HORREA_BARNS_AND_SILOS

Horrea, barns and silos. Storage and Incomes in Early Medieval Europe (2013). Abstract

In archaeological studies of hierarchies and inequalities in pre-industrial societies, the analysis of the agricultural production cycle is of considerable significance, owing to its structural importance in quantitative and qualitative terms. Nevertheless, unlike other productive processes which generate remains and significant evidence, the study of the material remains of agricultural activity poses numerous problems for an archaeology which has developed out of an antiquarian tradition which has leaned more towards the study of monuments and living spaces, rather than an analysis of places of work. Despite this, there are some processes in the agricultural production cycle which, due to their characteristics, are more legible in material terms, and around which intense social action is organized. Specifically, the processes of processing and transforming cereals into flour, and the study of storage systems, constitute two of the processes which can be better detected and analysed in archaeological terms.

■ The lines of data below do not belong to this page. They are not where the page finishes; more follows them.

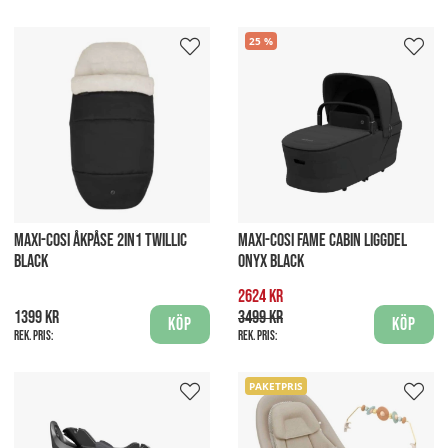
25
MAXI-COSI ÅKPÅSE 2IN1 TWILLIC
MAXI-COSI FAME CABIN LIGGDEL
BLACK
ONYX BLACK
2624 kr
1399 kr
3499 kr
Köp
Köp
Rek. pris:
Rek. pris:
PAKETPRIS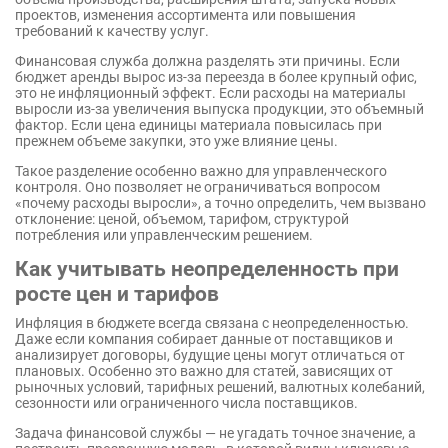
проектов, изменения ассортимента или повышения
требований к качеству услуг.
Финансовая служба должна разделять эти причины. Если
бюджет аренды вырос из-за переезда в более крупный офис,
это не инфляционный эффект. Если расходы на материалы
выросли из-за увеличения выпуска продукции, это объемный
фактор. Если цена единицы материала повысилась при
прежнем объеме закупки, это уже влияние цены.
Такое разделение особенно важно для управленческого
контроля. Оно позволяет не ограничиваться вопросом
«почему расходы выросли», а точно определить, чем вызвано
отклонение: ценой, объемом, тарифом, структурой
потребления или управленческим решением.
Как учитывать неопределенность при
росте цен и тарифов
Инфляция в бюджете всегда связана с неопределенностью.
Даже если компания собирает данные от поставщиков и
анализирует договоры, будущие цены могут отличаться от
плановых. Особенно это важно для статей, зависящих от
рыночных условий, тарифных решений, валютных колебаний,
сезонности или ограниченного числа поставщиков.
Задача финансовой службы — не угадать точное значение, а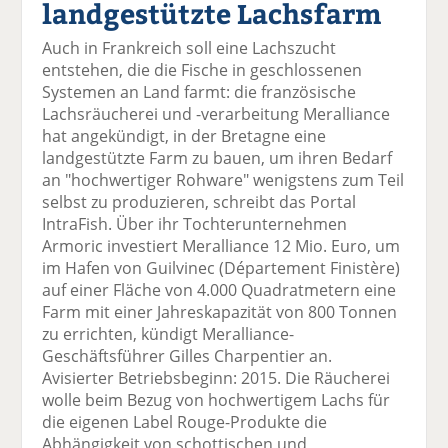
landgestützte Lachsfarm
el
el
el
el
el
a
t
a
p
D
Auch in Frankreich soll eine Lachszucht
uf
wi
uf
er
ru
entstehen, die die Fische in geschlossenen
F
tt
Li
E
ck
Systemen an Land farmt: die französische
ac
er
n
m
e
Lachsräucherei und -verarbeitung Meralliance
e
n
k
ai
n
hat angekündigt, in der Bretagne eine
b
e
l
landgestützte Farm zu bauen, um ihren Bedarf
o
di
v
an "hochwertiger Rohware" wenigstens zum Teil
o
n
er
selbst zu produzieren, schreibt das Portal
k
te
se
IntraFish. Über ihr Tochterunternehmen
te
il
n
Armoric investiert Meralliance 12 Mio. Euro, um
il
e
d
im Hafen von Guilvinec (Département Finistère)
e
n
e
auf einer Fläche von 4.000 Quadratmetern eine
n
n
Farm mit einer Jahreskapazität von 800 Tonnen
zu errichten, kündigt Meralliance-
Geschäftsführer Gilles Charpentier an.
Avisierter Betriebsbeginn: 2015. Die Räucherei
wolle beim Bezug von hochwertigem Lachs für
die eigenen Label Rouge-Produkte die
Abhängigkeit von schottischen und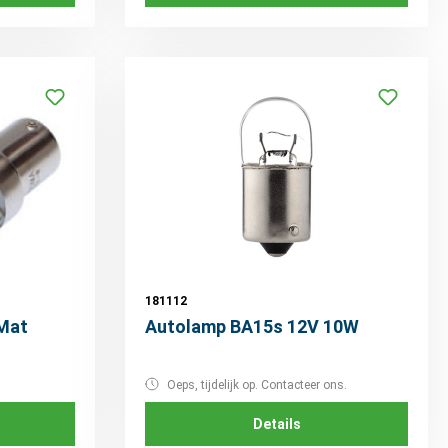
181112
Mat
Autolamp BA15s 12V 10W
Oeps, tijdelijk op. Contacteer ons.
Details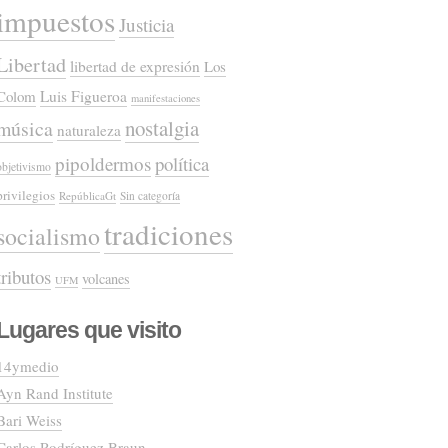
impuestos
Justicia
Libertad
libertad de expresión
Los
Colom
Luis Figueroa
manifestaciones
nostalgia
música
naturaleza
pipoldermos
política
objetivismo
privilegios
RepúblicaGt
Sin categoría
tradiciones
socialismo
tributos
volcanes
UFM
Lugares que visito
14ymedio
Ayn Rand Institute
Bari Weiss
Carlos Rodríguez Braun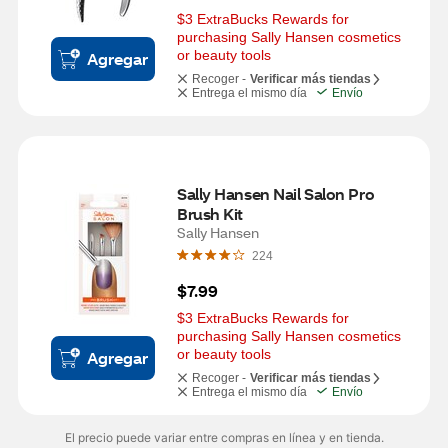
$3 ExtraBucks Rewards for 
purchasing Sally Hansen cosmetics 
or beauty tools
Agregar
Recoger -
Verificar más tiendas
Entrega el mismo día
Envío
Sally Hansen Nail Salon Pro 
Brush Kit
Sally Hansen
224
$7.99
$3 ExtraBucks Rewards for 
purchasing Sally Hansen cosmetics 
or beauty tools
Agregar
Recoger -
Verificar más tiendas
Entrega el mismo día
Envío
El precio puede variar entre compras en línea y en tienda.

This volume studies systems of management and storage of agricultural yields and production in the period between the end of the Roman era and the full medieval period (5th -10th centuries) on a European scale, using comparative analyses. Although the accent is on archaeological documentation, the volume also includes other contributions based on textual documentation and ethnoarchaeology.

The works collected in this volume allow an understanding of the complexity of social a relation which were established around processes of managing harvests, short-term and long-term storage, systems of deriving income and, in general, forms of agricultural archaeology in early medieval societies.